Aim of the exercise:
Go through the records and count the lines where the string "végétaux" occurs. Reply with the number only.

BEGIN Source records

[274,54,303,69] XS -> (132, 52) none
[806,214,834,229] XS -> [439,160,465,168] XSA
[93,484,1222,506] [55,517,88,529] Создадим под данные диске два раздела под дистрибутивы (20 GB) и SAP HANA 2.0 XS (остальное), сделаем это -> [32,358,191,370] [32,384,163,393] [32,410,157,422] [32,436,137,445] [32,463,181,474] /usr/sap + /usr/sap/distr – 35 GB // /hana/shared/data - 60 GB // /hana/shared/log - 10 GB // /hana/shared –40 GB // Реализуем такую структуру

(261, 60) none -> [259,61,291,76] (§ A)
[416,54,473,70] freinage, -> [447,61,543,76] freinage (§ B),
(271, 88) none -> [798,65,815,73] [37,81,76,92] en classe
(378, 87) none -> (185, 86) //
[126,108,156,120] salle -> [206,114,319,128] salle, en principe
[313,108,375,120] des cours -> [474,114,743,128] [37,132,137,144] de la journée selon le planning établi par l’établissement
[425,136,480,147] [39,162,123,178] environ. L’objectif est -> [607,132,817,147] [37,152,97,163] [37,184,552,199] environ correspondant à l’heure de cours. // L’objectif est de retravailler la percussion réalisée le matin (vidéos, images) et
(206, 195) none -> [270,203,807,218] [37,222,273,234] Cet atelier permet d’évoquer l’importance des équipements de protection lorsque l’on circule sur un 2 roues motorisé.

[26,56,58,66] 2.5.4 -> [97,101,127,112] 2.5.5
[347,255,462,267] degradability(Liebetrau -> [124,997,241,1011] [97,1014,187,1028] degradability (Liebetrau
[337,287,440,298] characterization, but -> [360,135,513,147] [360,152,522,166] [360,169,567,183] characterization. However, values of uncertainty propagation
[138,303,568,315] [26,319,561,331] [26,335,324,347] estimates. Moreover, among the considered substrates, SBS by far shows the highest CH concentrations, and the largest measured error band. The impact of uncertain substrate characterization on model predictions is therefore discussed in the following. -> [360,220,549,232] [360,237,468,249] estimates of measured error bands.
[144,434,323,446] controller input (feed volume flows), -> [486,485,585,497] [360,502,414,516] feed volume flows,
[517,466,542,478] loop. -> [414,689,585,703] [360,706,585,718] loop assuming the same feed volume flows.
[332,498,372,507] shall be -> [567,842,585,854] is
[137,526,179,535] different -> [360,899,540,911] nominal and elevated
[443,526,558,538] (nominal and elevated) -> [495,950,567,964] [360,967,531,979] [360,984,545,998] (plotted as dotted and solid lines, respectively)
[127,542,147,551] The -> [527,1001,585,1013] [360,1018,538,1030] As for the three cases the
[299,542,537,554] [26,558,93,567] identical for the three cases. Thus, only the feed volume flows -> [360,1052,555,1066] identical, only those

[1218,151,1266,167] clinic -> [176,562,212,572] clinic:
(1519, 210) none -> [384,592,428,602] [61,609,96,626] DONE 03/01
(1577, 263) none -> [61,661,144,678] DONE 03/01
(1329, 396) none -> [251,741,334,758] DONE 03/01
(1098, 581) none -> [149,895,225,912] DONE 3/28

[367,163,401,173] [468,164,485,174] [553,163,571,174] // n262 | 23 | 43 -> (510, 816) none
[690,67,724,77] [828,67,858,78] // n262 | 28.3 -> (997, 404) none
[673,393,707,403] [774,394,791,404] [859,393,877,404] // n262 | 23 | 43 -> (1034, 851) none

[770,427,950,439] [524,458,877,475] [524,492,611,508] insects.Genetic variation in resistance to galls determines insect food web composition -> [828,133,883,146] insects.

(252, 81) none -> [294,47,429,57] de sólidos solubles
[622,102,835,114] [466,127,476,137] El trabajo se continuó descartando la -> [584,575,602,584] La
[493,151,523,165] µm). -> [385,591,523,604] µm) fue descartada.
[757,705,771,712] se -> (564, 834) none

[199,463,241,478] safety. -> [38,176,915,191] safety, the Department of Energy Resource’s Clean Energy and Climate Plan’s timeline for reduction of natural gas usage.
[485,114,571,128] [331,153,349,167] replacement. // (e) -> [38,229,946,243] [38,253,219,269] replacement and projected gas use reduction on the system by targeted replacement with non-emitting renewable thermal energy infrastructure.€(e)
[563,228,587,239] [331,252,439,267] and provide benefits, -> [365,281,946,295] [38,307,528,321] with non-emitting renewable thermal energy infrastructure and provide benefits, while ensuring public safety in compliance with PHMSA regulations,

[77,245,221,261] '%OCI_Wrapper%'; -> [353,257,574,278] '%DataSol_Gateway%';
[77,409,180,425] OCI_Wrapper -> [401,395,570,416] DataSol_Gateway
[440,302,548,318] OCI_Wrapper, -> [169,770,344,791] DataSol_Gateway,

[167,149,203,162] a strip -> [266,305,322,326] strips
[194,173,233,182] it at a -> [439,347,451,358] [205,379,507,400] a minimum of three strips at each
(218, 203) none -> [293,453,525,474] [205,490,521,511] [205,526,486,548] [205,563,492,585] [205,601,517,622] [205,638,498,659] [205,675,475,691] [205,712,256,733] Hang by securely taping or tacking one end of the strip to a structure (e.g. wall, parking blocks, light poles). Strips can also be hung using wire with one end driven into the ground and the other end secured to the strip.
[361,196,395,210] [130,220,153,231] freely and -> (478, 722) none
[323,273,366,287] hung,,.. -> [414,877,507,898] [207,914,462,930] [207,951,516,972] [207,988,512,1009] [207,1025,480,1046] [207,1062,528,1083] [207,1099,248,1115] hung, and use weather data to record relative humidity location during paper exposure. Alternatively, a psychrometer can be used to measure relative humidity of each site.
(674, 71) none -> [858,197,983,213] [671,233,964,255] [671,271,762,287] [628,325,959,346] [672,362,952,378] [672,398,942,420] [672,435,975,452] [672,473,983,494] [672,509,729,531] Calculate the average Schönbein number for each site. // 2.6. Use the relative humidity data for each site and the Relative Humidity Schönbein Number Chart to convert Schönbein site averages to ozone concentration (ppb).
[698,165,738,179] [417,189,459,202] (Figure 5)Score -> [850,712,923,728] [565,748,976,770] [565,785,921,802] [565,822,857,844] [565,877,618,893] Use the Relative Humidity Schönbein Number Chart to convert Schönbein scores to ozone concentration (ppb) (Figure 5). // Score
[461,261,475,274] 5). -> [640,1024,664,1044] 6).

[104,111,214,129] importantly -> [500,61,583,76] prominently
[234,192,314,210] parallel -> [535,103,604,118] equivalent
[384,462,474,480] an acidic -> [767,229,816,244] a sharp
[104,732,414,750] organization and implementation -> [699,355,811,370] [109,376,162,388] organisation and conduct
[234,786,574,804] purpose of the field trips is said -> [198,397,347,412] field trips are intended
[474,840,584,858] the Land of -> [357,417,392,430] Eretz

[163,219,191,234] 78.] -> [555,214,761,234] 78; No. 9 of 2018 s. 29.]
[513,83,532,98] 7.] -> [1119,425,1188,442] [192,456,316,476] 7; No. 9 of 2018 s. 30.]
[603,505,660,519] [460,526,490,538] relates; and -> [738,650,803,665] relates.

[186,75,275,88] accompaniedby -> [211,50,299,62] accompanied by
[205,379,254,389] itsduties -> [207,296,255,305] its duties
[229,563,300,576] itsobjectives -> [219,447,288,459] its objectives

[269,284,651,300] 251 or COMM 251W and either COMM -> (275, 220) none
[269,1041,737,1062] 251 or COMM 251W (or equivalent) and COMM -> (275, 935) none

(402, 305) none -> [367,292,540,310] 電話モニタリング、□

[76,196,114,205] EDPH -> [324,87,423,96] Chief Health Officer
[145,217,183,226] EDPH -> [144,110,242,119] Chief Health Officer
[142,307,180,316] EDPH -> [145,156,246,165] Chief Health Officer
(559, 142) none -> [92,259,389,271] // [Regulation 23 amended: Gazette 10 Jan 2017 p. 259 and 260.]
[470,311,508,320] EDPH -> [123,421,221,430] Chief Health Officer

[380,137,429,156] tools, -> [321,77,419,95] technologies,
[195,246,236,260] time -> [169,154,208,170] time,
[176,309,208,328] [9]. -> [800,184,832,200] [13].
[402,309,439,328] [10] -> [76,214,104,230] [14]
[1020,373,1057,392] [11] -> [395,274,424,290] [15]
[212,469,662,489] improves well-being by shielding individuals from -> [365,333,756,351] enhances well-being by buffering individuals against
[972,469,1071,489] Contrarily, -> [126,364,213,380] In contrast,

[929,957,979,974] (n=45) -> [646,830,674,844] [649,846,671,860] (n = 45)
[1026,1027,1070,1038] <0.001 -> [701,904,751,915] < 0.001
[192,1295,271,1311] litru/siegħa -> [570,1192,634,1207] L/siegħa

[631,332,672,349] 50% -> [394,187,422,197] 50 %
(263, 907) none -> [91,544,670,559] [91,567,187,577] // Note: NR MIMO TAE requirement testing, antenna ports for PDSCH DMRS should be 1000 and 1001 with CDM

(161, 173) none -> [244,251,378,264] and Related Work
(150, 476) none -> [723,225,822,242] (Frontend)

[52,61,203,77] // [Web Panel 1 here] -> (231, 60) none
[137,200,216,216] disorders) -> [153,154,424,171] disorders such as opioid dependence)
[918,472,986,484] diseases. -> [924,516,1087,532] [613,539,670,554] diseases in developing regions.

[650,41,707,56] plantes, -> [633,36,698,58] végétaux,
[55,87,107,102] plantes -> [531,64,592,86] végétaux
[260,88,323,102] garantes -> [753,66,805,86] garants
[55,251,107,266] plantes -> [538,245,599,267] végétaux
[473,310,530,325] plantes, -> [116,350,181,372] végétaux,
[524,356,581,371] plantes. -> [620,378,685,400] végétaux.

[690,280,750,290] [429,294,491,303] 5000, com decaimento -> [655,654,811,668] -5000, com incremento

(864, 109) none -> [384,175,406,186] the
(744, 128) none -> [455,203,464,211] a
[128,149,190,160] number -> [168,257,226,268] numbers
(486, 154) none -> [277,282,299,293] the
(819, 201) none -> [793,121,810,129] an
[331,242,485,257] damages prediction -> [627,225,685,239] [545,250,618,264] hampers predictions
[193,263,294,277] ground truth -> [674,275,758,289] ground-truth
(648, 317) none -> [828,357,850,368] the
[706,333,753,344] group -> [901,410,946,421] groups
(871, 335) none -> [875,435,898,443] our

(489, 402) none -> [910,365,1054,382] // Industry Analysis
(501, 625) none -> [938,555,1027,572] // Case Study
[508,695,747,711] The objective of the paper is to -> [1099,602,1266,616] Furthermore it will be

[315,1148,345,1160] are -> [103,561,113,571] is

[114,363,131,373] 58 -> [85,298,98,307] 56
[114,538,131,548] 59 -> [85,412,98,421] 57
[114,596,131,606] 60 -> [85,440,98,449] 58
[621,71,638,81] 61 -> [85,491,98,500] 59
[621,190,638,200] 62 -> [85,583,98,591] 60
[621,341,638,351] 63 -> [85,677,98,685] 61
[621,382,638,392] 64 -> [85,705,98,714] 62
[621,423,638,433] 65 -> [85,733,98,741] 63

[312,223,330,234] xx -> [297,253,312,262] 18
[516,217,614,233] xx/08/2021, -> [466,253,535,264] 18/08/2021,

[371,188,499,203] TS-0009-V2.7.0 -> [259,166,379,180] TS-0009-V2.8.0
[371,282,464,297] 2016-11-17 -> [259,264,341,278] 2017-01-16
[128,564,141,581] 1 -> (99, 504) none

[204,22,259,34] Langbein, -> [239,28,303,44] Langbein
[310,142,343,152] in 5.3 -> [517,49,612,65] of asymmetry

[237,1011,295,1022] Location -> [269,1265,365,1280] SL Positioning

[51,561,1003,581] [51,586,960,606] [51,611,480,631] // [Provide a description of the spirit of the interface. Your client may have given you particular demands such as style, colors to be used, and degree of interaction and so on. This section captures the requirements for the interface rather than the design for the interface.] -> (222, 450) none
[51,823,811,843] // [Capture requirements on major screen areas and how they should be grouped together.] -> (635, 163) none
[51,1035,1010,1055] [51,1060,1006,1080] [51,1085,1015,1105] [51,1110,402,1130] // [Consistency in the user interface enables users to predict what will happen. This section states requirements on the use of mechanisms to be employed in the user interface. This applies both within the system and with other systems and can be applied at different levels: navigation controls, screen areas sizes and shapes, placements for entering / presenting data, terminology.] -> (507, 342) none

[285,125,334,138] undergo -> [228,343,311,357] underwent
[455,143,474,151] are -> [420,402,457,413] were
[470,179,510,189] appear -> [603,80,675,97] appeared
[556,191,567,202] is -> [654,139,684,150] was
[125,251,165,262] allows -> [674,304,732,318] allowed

END Source records

Response area:
5